_What the task requires_
Write out the listing exactly as it is given.

+--

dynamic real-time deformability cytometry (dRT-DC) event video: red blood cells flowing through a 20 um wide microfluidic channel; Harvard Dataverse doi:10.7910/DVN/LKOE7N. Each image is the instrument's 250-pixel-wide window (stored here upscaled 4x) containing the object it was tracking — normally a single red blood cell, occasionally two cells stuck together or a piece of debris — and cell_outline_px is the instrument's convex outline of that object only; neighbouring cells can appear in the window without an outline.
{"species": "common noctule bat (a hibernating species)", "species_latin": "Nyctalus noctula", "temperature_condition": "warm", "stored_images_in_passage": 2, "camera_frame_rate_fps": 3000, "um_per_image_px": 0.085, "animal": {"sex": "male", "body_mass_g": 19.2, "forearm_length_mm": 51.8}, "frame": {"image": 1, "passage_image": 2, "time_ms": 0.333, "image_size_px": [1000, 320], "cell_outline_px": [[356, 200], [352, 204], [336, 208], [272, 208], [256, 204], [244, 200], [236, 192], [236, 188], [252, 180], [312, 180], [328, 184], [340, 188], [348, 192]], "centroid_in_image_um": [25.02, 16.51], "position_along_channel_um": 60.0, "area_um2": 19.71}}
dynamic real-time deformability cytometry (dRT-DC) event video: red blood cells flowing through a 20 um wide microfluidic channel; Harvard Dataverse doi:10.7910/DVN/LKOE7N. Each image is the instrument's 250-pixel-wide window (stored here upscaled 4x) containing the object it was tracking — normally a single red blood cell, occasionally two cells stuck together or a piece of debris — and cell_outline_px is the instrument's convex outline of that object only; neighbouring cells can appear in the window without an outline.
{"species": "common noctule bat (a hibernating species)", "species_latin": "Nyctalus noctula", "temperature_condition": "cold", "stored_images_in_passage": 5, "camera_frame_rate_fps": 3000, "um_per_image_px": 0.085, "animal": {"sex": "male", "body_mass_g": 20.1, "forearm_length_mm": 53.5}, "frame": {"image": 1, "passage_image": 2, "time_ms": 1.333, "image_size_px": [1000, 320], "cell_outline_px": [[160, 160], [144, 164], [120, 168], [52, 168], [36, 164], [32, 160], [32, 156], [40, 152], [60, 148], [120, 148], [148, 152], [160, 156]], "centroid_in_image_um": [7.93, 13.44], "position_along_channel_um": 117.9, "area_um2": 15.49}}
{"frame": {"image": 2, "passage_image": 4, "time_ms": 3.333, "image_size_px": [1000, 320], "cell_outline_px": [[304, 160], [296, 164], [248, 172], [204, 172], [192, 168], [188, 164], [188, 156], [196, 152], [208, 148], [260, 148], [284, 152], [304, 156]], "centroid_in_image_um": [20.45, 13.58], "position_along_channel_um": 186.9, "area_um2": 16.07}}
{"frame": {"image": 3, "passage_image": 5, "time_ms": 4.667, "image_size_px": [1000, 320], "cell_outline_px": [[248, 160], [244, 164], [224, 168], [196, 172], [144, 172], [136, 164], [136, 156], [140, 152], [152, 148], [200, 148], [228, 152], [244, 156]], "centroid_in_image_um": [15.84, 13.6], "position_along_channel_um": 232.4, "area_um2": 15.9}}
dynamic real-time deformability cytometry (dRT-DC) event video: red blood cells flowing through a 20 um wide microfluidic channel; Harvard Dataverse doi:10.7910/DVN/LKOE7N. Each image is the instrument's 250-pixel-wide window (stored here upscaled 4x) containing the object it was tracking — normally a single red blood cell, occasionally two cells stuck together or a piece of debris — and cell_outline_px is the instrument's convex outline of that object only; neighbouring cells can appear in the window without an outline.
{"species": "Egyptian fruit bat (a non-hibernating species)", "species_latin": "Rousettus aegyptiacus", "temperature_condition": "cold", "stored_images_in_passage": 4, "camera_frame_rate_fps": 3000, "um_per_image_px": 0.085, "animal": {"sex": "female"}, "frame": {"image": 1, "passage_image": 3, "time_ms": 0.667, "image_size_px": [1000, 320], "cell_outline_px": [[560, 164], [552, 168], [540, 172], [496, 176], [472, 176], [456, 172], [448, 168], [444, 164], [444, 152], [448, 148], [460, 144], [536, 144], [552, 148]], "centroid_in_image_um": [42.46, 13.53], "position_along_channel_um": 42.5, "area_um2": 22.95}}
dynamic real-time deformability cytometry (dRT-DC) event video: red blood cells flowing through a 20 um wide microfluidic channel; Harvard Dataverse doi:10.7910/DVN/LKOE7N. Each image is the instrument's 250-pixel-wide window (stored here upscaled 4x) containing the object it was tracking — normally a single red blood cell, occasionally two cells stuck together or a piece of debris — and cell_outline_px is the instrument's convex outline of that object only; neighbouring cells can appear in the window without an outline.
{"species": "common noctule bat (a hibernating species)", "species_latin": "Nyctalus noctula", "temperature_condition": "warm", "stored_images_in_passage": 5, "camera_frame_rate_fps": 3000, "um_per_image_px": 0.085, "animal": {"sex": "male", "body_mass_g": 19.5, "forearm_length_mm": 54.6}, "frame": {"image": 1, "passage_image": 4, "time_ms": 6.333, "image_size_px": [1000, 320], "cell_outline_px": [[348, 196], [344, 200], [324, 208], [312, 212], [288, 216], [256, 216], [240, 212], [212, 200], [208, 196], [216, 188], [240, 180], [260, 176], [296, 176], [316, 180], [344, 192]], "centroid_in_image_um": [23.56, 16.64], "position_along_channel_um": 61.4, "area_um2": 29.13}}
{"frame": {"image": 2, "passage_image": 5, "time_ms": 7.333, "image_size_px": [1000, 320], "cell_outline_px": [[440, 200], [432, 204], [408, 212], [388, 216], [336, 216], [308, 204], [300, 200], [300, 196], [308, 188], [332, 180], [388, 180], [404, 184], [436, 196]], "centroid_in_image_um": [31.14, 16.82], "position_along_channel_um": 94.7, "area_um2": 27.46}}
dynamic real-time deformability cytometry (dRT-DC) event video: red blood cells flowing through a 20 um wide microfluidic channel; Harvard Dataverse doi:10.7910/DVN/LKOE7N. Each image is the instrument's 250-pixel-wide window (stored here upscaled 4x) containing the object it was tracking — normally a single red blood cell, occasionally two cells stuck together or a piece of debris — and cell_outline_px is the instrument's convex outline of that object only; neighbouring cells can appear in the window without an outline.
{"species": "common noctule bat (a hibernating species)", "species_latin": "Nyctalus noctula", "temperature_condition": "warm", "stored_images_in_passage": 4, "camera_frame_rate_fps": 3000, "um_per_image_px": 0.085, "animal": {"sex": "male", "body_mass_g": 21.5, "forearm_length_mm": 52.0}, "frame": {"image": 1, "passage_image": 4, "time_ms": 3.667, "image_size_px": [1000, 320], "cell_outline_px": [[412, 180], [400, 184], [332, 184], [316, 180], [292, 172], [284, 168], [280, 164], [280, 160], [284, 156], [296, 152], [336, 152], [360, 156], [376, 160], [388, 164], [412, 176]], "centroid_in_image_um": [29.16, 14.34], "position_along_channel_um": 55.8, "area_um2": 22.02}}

+--

_Answer_
dynamic real-time deformability cytometry (dRT-DC) event video: red blood cells flowing through a 20 um wide microfluidic channel; Harvard Dataverse doi:10.7910/DVN/LKOE7N. Each image is the instrument's 250-pixel-wide window (stored here upscaled 4x) containing the object it was tracking — normally a single red blood cell, occasionally two cells stuck together or a piece of debris — and cell_outline_px is the instrument's convex outline of that object only; neighbouring cells can appear in the window without an outline.
{"species": "common noctule bat (a hibernating species)", "species_latin": "Nyctalus noctula", "temperature_condition": "warm", "stored_images_in_passage": 2, "camera_frame_rate_fps": 3000, "um_per_image_px": 0.085, "animal": {"sex": "male", "body_mass_g": 19.2, "forearm_length_mm": 51.8}, "frame": {"image": 1, "passage_image": 2, "time_ms": 0.333, "image_size_px": [1000, 320], "cell_outline_px": [[356, 200], [352, 204], [336, 208], [272, 208], [256, 204], [244, 200], [236, 192], [236, 188], [252, 180], [312, 180], [328, 184], [340, 188], [348, 192]], "centroid_in_image_um": [25.02, 16.51], "position_along_channel_um": 60.0, "area_um2": 19.71}}
dynamic real-time deformability cytometry (dRT-DC) event video: red blood cells flowing through a 20 um wide microfluidic channel; Harvard Dataverse doi:10.7910/DVN/LKOE7N. Each image is the instrument's 250-pixel-wide window (stored here upscaled 4x) containing the object it was tracking — normally a single red blood cell, occasionally two cells stuck together or a piece of debris — and cell_outline_px is the instrument's convex outline of that object only; neighbouring cells can appear in the window without an outline.
{"species": "common noctule bat (a hibernating species)", "species_latin": "Nyctalus noctula", "temperature_condition": "cold", "stored_images_in_passage": 5, "camera_frame_rate_fps": 3000, "um_per_image_px": 0.085, "animal": {"sex": "male", "body_mass_g": 20.1, "forearm_length_mm": 53.5}, "frame": {"image": 1, "passage_image": 2, "time_ms": 1.333, "image_size_px": [1000, 320], "cell_outline_px": [[160, 160], [144, 164], [120, 168], [52, 168], [36, 164], [32, 160], [32, 156], [40, 152], [60, 148], [120, 148], [148, 152], [160, 156]], "centroid_in_image_um": [7.93, 13.44], "position_along_channel_um": 117.9, "area_um2": 15.49}}
{"frame": {"image": 2, "passage_image": 4, "time_ms": 3.333, "image_size_px": [1000, 320], "cell_outline_px": [[304, 160], [296, 164], [248, 172], [204, 172], [192, 168], [188, 164], [188, 156], [196, 152], [208, 148], [260, 148], [284, 152], [304, 156]], "centroid_in_image_um": [20.45, 13.58], "position_along_channel_um": 186.9, "area_um2": 16.07}}
{"frame": {"image": 3, "passage_image": 5, "time_ms": 4.667, "image_size_px": [1000, 320], "cell_outline_px": [[248, 160], [244, 164], [224, 168], [196, 172], [144, 172], [136, 164], [136, 156], [140, 152], [152, 148], [200, 148], [228, 152], [244, 156]], "centroid_in_image_um": [15.84, 13.6], "position_along_channel_um": 232.4, "area_um2": 15.9}}
dynamic real-time deformability cytometry (dRT-DC) event video: red blood cells flowing through a 20 um wide microfluidic channel; Harvard Dataverse doi:10.7910/DVN/LKOE7N. Each image is the instrument's 250-pixel-wide window (stored here upscaled 4x) containing the object it was tracking — normally a single red blood cell, occasionally two cells stuck together or a piece of debris — and cell_outline_px is the instrument's convex outline of that object only; neighbouring cells can appear in the window without an outline.
{"species": "Egyptian fruit bat (a non-hibernating species)", "species_latin": "Rousettus aegyptiacus", "temperature_condition": "cold", "stored_images_in_passage": 4, "camera_frame_rate_fps": 3000, "um_per_image_px": 0.085, "animal": {"sex": "female"}, "frame": {"image": 1, "passage_image": 3, "time_ms": 0.667, "image_size_px": [1000, 320], "cell_outline_px": [[560, 164], [552, 168], [540, 172], [496, 176], [472, 176], [456, 172], [448, 168], [444, 164], [444, 152], [448, 148], [460, 144], [536, 144], [552, 148]], "centroid_in_image_um": [42.46, 13.53], "position_along_channel_um": 42.5, "area_um2": 22.95}}
dynamic real-time deformability cytometry (dRT-DC) event video: red blood cells flowing through a 20 um wide microfluidic channel; Harvard Dataverse doi:10.7910/DVN/LKOE7N. Each image is the instrument's 250-pixel-wide window (stored here upscaled 4x) containing the object it was tracking — normally a single red blood cell, occasionally two cells stuck together or a piece of debris — and cell_outline_px is the instrument's convex outline of that object only; neighbouring cells can appear in the window without an outline.
{"species": "common noctule bat (a hibernating species)", "species_latin": "Nyctalus noctula", "temperature_condition": "warm", "stored_images_in_passage": 5, "camera_frame_rate_fps": 3000, "um_per_image_px": 0.085, "animal": {"sex": "male", "body_mass_g": 19.5, "forearm_length_mm": 54.6}, "frame": {"image": 1, "passage_image": 4, "time_ms": 6.333, "image_size_px": [1000, 320], "cell_outline_px": [[348, 196], [344, 200], [324, 208], [312, 212], [288, 216], [256, 216], [240, 212], [212, 200], [208, 196], [216, 188], [240, 180], [260, 176], [296, 176], [316, 180], [344, 192]], "centroid_in_image_um": [23.56, 16.64], "position_along_channel_um": 61.4, "area_um2": 29.13}}
{"frame": {"image": 2, "passage_image": 5, "time_ms": 7.333, "image_size_px": [1000, 320], "cell_outline_px": [[440, 200], [432, 204], [408, 212], [388, 216], [336, 216], [308, 204], [300, 200], [300, 196], [308, 188], [332, 180], [388, 180], [404, 184], [436, 196]], "centroid_in_image_um": [31.14, 16.82], "position_along_channel_um": 94.7, "area_um2": 27.46}}
dynamic real-time deformability cytometry (dRT-DC) event video: red blood cells flowing through a 20 um wide microfluidic channel; Harvard Dataverse doi:10.7910/DVN/LKOE7N. Each image is the instrument's 250-pixel-wide window (stored here upscaled 4x) containing the object it was tracking — normally a single red blood cell, occasionally two cells stuck together or a piece of debris — and cell_outline_px is the instrument's convex outline of that object only; neighbouring cells can appear in the window without an outline.
{"species": "common noctule bat (a hibernating species)", "species_latin": "Nyctalus noctula", "temperature_condition": "warm", "stored_images_in_passage": 4, "camera_frame_rate_fps": 3000, "um_per_image_px": 0.085, "animal": {"sex": "male", "body_mass_g": 21.5, "forearm_length_mm": 52.0}, "frame": {"image": 1, "passage_image": 4, "time_ms": 3.667, "image_size_px": [1000, 320], "cell_outline_px": [[412, 180], [400, 184], [332, 184], [316, 180], [292, 172], [284, 168], [280, 164], [280, 160], [284, 156], [296, 152], [336, 152], [360, 156], [376, 160], [388, 164], [412, 176]], "centroid_in_image_um": [29.16, 14.34], "position_along_channel_um": 55.8, "area_um2": 22.02}}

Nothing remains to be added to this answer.